* **GEGEVEN PASSAGE**:
< Jakobus 1 >

1 Jakobus, dienaar van God en van den Heer Jesus Christus, aan de twaalf stammen in de verstrooiing: heil!
JAMES, a servant of God and of the Lord Jesus Christ, to the twelve tribes which are scattered abroad, greeting.
2 Mijn broeders, acht het een zeer grote vreugde, wanneer gij in allerhande bekoringen valt.
My brethren, count it all joy when ye fall into divers temptations;
3 Want gij weet, dat de beproeving van uw geloof de oorzaak is van geduld;
Knowing this, that the trying of your faith worketh patience.
4 welnu, het geduld behoeft slechts volkomen te worden, dan zijt gij volmaakt en ongerept, en schiet gij in niets te kort.
But let patience have her perfect work, that ye may be perfect and entire, wanting nothing.
5 Komt iemand van u dan wijsheid te kort, hij vrage ze aan God, die ze aan allen verleent, eenvoudigweg en zonder verwijt; dan zal ze hem geschonken worden.
If any of you lack wisdom, let him ask of God, that giveth to all men liberally, and upbraideth not; and it shall be given him.
6 Maar hij moet vragen met geloof en zonder te weifelen; want wie weifelt, gelijkt op een golf van de zee, die door de wind wordt bewogen, en heen en weer wordt geslingerd.
But let him ask in faith, nothing wavering. For he that wavereth is like a wave of the sea driven with the wind and tossed.
7 Zo iemand toch verbeelde zich niet, dat hij iets van den Heer zal ontvangen;
For let not that man think that he shall receive any thing of the Lord.
8 dubbelhartig man als hij is, ongestadig in heel zijn gedrag.
A double minded man is unstable in all his ways.
9 Laat de broeder van nederige staat zich op zijn verheffing beroemen.
Let the brother of low degree rejoice in that he is exalted:
10 Maar de rijke op zijn geringheid; want hij zal verdwijnen als een bloem in het gras.
But the rich, in that he is made low: because as the flower of the grass he shall pass away.
11 Want de zon gaat op met haar gloed en doet het gras verdorren; dan valt ook zijn bloem, en haar schoonheid vliedt heen. Zo zal ook de rijke verkwijnen op zijn levenspad.
For the sun is no sooner risen with a burning heat, but it withereth the grass, and the flower thereof falleth, and the grace of the fashion of it perisheth: so also shall the rich man fade away in his ways.
12 Zalig de man, die staande blijft bij de bekoring; want wanneer hij de proef heeft doorstaan, zal hij de kroon des levens ontvangen, die God beloofd heeft aan hen, die Hem liefhebben.

* **BRONGEGEVENS**:
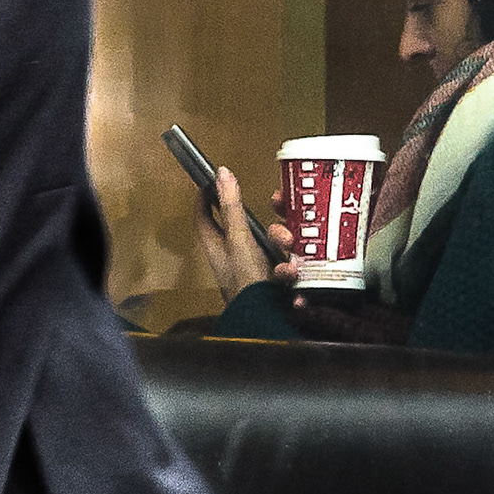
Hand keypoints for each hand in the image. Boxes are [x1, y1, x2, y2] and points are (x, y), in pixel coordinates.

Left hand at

* **CONTROLEER UW BEGRIP**:
**a.** Stemmen de volgende uitspraken overeen met de passage uit Jakobus 1? Antwoord per uitspraak met ja of nee en citeer de woorden uit de passage die de doorslag geven. (i) God verleent wijsheid zonder verwijt. (ii) De rijke zal verdwijnen als een boom in het bos. (iii) De beproeving van het geloof is de oorzaak van geduld.
**b.** Zet de passage uit Jakobus 1 voort vanaf het punt waar zij ophoudt.

* **ANTWOORDEN**:
**a.**
(i) Ja: "die ze aan allen verleent, eenvoudigweg en zonder verwijt".
(ii) Nee: "want hij zal verdwijnen als een bloem in het gras".
(iii) Ja: "dat de beproeving van uw geloof de oorzaak is van geduld".

**b.**
Blessed is the man that endureth temptation: for when he is tried, he shall receive the crown of life, which the Lord hath promised to them that love him.
13 Niemand mag zeggen, als hij bekoord wordt: ik word door God bekoord. Want evenmin als God zelf door het kwaad wordt bekoord, brengt Hij wien ook in bekoring.
Let no man say when he is tempted, I am tempted of God: for God cannot be tempted with evil, neither tempteth he any man:
14 Neen, iedere mens wordt door zijn eigen begeerlijkheid bekoord, verleid en verlokt;
But every man is tempted, when he is drawn away of his own lust, and enticed.
15 wanneer dan de begeerlijkheid is bevrucht, baart ze de zonde, en als de zonde volgroeid is, brengt ze de dood.
Then when lust hath conceived, it bringeth forth sin: and sin, when it is finished, bringeth forth death.
16 Bedriegt u niet, mijn geliefde broeders.
Do not err, my beloved brethren.
17 Niet dan goede gift en volmaakte gave komt van boven, en daalt neer van den Vader der lichten, bij wien geen verandering bestaat of schaduw van wisselvalligheid.
Every good gift and every perfect gift is from above, and cometh down from the Father of lights, with whom is no variableness, neither shadow of turning.
18 Uit vrije wil heeft Hij ons door de prediking der waarheid verwekt, opdat we de eersteling zijner schepselen zouden zijn.
Of his own will begat he us with the word of truth, that we should be a kind of firstfruits of his creatures.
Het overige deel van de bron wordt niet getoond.